Deine Aufgaben =
(1) Was bezeichnet der Text über die Zuordnung von Geschossen zu Waffen als die Felder im Lauf einer Schusswaffe?
(2) Führe den Text über die Zuordnung von Geschossen zu Waffen nach seinem letzten Satz weiter.

Extrahierter Text =
-------------------------
Welche Kugel aus welcher Waffe?

Wie ist es eigentlich möglich, anhand einer am Tatort gefundenen Kugel herauszufinden, dass die entsprechende Pistole bereits bei einem früheren Verbrechen benutzt wurde? Ich weiss zwar (bzw. meine zu wissen), dass man dies an der Kugel aufgrund charakteristischer Schleifspuren durch den Pistolenlauf feststellen kann, aber meist schlagen die Kugeln ja irgendwo auf und verformen sich. Wie ist es trotzdem feststellbar, und wie lange dauert eine solche Untersuchung?

Danke… Marco

…und wie lange dauert eine solche Untersuchung?

Die dauert so lange, wie die Ballistiker in ihren überfüllten Labors eben dafür brauchen. :wink:
Nee, das ist manchmal nicht ganz einfach. Der Grad der Deformation ist häufig schon immens. Proben, Berechnungen, Gegenproben und neue Berechnungen - das dauert einfach alles seine Zeit. Und niemand will gerne für eine Tat zur Rechenschaft gezogen werden, die er nicht begangen hat. Genausowenig will der Ballistiker ein falsches Ergebnis an den Staatsanwalt weitergeben.

Die gezogenen Läufe der Schusswaffen haben im Innern sogenannte Züge und Felder. Die Züge sind die Vertiefungen (das herausgeschnittene Material, bei Polygonläufen eingehämmert), die Felder das stehengebliebene Material. Durch die spiralförmige Windung entlang der Innenseite des Laufes wird das Projektil zur Eigenrotation um seine Längsachse gezwungen. „Zwang“ ist der richtige Ausdruck, weil der nominelle Durchmesser des Projektils kleiner ist als der Laufdurchmesser (Nennkaliber der Waffe). Freiwillig würde das Geschoss niemals durch den Lauf flutschen. Es wird durch den Gasdruck mit purer Gewalt durchgetrieben.
Kein Lauf ist wie ein anderer. Geringste Unterschiede (Durchmesser, Riefen etc.) sind quasi der Fingerabdruck des Laufes. Selbst bei Waffen gleicher Bauart sind immer Unterschiede feststellbar. Und das hinterläßt am Projektil unverwechselbare Spuren. Nur selten ist ein Projektil derart verformt, daß nicht eine einzige Stelle unter dem Mikroskop ein deutliches Charakteristika der Waffen preisgeben würde. Besonders gilt das für die meist benutzen Hartmantelgeschosse, deren Verformungsgrad längst nicht den reiner Bleigeschosse erreicht.

Otto

Guten Abend, Otto!
-------------------------
Übungsdaten =
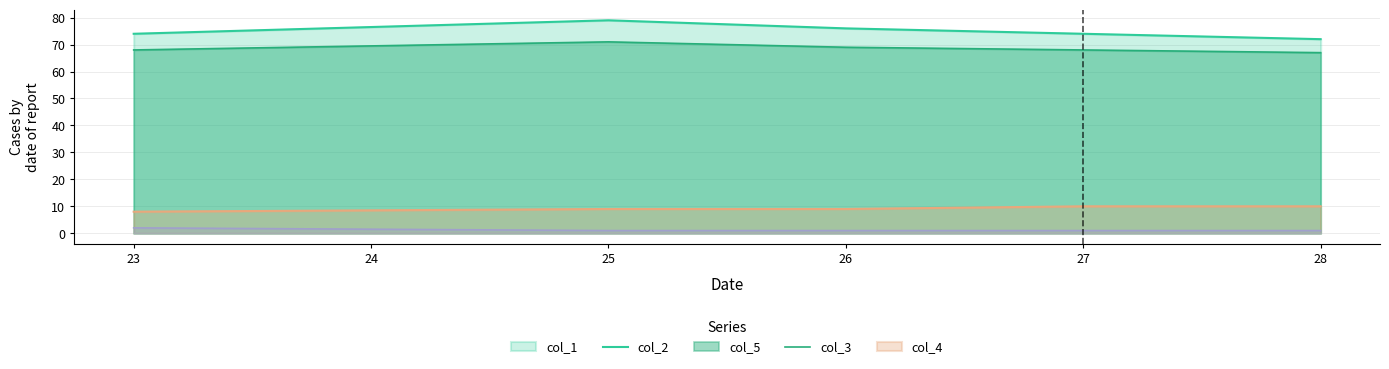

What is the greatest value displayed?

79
-------------------------
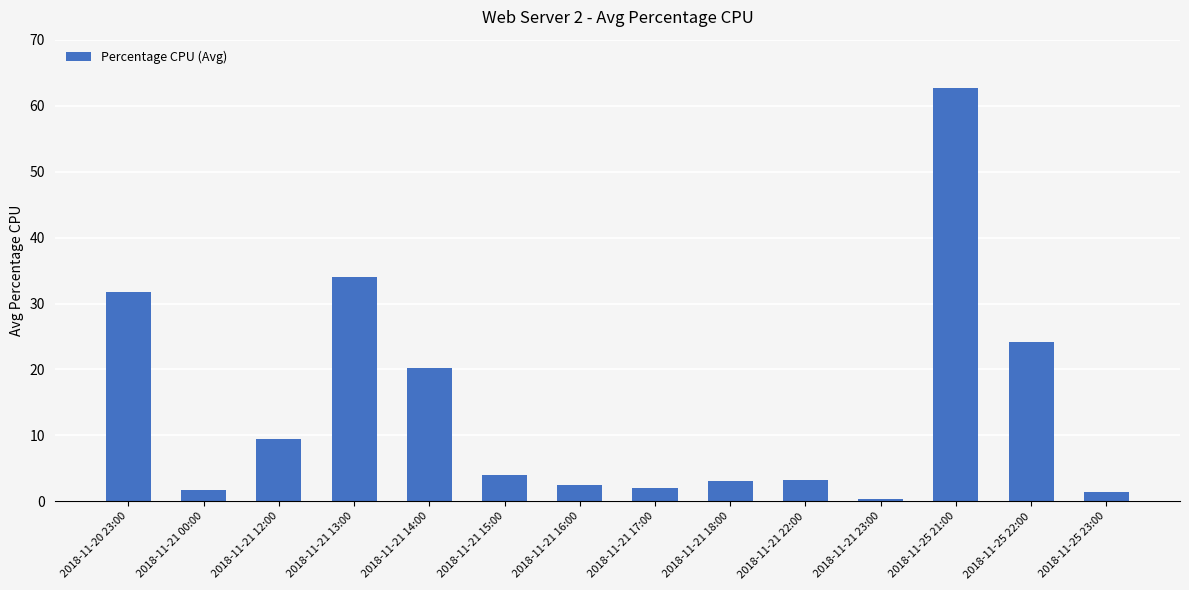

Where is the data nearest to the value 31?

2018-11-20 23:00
-------------------------
Lösungen =
(1) Die Felder sind das stehengebliebene Material im Inneren des Laufes.

(2)
Vielen Dank für Deine ausführlichen Erklärungen! Es gab einen bestimmten Grund, weshalb ich fragte. Am Dienstag gegen 20 Uhr wurde ja in Bologna Marco Biagi, ein Berater des italienischen Arbeitsministers, erschossen. Bereits am nächsten Tag erklärte man, Biagi wäre mit der gleichen Waffe erschossen worden, mit der bereits im Mai 1999 Massimo D’Antona getötet wurde. Es soll sich um eine Schusswaffe des Typs Makarov (Kal. 9mm) handeln. (Siehe u.a. http://www.stol.it/ger/dyn/artikel.asp?KatId=fb&ArtI…) Nicht nur, dass von offizieller Seite gleich darauf die Täter feststanden, sondern auch die schnellen Untersuchungen verwundern mich ein wenig.

Marco

Korrektur!
Der Fehlerteufel hat sich eingeschlichen.

…„Zwang“ ist der richtige Ausdruck, weil der nominelle
Durchmesser des Projektils kleiner größer
ist als der Laufdurchmesser (Nennkaliber der Waffe).

Otto

Kein Lauf ist wie ein anderer. Geringste Unterschiede
(Durchmesser, Riefen etc.) sind quasi der Fingerabdruck des
Laufes. Selbst bei Waffen gleicher Bauart sind immer
Unterschiede feststellbar. Und das hinterläßt am Projektil
unverwechselbare Spuren.

Hallo Otto,

ich habe über dieses Thema schon mit mehreren Leuten diskutiert.
Ich gehe davon aus, daß die Spuren in den Zügen vom Bearbeitungswerkzeug stammen. Jetzt werden aber Läufe nicht im Originalmass (z.B. 100 mm für einen Pistolenlauf) hergestellt sondern wesentlich längere Rohlinge. Macht man nun aus einem Rohling beispielsweise 10 Fertigläufe, dann dürften diese aufgrung des gleichen Werkzeugs schon sehr identisch sein.

Ich lasse mich gern eines Besseren belehren.

Gruß Hägar

Wir sprechen nicht über Welten…
…sondern über minimale Toleranzen. Und dabei geht es nicht nur um den Lauf. Das Gesamtverhalten der Waffe bestimmt die Optik des abgefeuerten Projektils.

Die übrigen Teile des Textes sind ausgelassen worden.